Assad has been moving chemical weapons to ‘airports’ on borders, rebels claim
Free Syrian Army leadership says regime began transferring stockpiles months ago
Ilan Ben Zion is an AFP reporter and a former news editor at The Times of Israel.
Syria is moving chemical weapons to “airports” on its borders, the Free Syrian Army claimed on Tuesday, a day after Syria acknowledged for the first time that it maintains an arsenal of chemical weaponry.
“We in the joint command of the Free Syrian Army inside the country know very well the locations and positions of these weapons,” a statement from the FSA said.
“We also reveal that Assad has transferred some of these weapons and equipment for mixing chemical components to airports on the border.”
“According to our information, the regime began moving its stocks of weapons of mass destruction several months ago … with the goal of putting pressure on the region and the international community,” the FSA said.
There was no independent confirmation of the FSA claim.

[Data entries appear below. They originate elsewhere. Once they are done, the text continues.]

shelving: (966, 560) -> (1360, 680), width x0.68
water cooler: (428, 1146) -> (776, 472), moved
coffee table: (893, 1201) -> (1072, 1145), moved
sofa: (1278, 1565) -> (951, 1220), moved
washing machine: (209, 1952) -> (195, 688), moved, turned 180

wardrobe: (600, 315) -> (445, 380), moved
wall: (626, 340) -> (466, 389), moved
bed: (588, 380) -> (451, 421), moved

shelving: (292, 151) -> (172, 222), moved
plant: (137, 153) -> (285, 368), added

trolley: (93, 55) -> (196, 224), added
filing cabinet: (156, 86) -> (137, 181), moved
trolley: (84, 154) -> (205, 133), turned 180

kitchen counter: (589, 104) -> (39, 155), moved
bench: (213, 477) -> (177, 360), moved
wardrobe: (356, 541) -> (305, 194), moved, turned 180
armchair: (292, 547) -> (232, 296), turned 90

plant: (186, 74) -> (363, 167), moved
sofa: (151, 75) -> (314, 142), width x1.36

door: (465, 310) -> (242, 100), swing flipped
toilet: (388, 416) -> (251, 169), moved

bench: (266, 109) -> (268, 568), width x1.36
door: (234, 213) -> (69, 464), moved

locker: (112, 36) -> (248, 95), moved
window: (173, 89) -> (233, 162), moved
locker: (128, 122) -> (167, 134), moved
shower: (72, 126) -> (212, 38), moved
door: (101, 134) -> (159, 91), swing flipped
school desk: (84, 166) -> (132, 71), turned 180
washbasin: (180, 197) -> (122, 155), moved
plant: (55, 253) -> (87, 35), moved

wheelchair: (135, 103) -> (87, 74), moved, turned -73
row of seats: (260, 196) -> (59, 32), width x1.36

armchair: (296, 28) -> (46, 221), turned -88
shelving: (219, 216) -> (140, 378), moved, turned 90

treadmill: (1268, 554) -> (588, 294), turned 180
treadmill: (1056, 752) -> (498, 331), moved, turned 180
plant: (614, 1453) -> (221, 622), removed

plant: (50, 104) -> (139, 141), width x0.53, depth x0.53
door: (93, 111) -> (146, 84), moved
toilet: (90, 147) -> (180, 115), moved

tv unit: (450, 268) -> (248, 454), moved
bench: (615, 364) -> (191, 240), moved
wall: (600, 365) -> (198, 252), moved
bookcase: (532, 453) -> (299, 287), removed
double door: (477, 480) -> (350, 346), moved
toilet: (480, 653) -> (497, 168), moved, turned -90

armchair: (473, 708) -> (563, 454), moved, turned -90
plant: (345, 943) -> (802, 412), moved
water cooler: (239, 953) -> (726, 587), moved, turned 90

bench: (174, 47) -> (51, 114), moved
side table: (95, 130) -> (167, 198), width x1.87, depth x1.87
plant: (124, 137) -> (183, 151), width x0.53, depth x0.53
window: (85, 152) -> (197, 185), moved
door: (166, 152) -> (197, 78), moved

A Syrian army defector General Mustafa Sheikh, citing rebel intelligence, told Reuters on Saturday that the Assad regime “has started moving its chemical stockpile and redistributing it to prepare for its use.”
Syrian Foreign Ministry spokesman Jihad Makdissi triggered a tidal wave of international condemnation on Monday when he said his country’s chemical weapons arsenal was secure and would only be used to deter a foreign assault. His comments marked Syria’s first acknowledgement of a chemical weapons capacity.
“No chemical or biological weapons will ever be used, and I repeat, will never be used, during the crisis in Syria no matter what the developments inside Syria,” Makdissi said. “All of these types of weapons are in storage and under security and the direct supervision of the Syrian armed forces and will never be used unless Syria is exposed to external aggression.”
President Barack Obama said that the United States would “continue to make it clear to Assad and those around him that the world is watching,” and that “they will be held accountable by the international community and the United States should they make the tragic mistake of using those weapons.”
US State Department spokeswoman Victoria Nuland said that “any possible use of these kinds of weapons would be completely unacceptable.”
President Shimon Peres on Monday condemned Damascus’s statements about deploying chemical weapons in the event of a foreign attack, and said Israel would do whatever it takes to eliminate the threat these weapons pose to the Jewish state.
IDF Chief of the General Staff Lt. Gen. Benny Gantz warned Tuesday that although Syria’s chemical weapons have not yet moved into “undesirable hands… that does not mean it will not happen.”
Prime Minister Benjamin Netanyahu and Defense Minister Ehud Barak have both indicated in recent days that Israel will not allow chemical weapons to fall into the hands of Hezbollah. Foreign Minister Avigdor Liberman said Tuesday that, were any such transfer of weaponry to begin, Israel would regard it as a “clear casus belli.”
“In the moment we see that the Syrians transfer chemical and biological weapons to Hezbollah, this is a red line for us, and from our point of view it’s a clear casus belli,” Liberman said at a press conference in Brussels. “We will act decisively and without hesitation or restraint. It will be a completely different ballgame. And we hope for the understanding from the international community and we hope for cooperation.”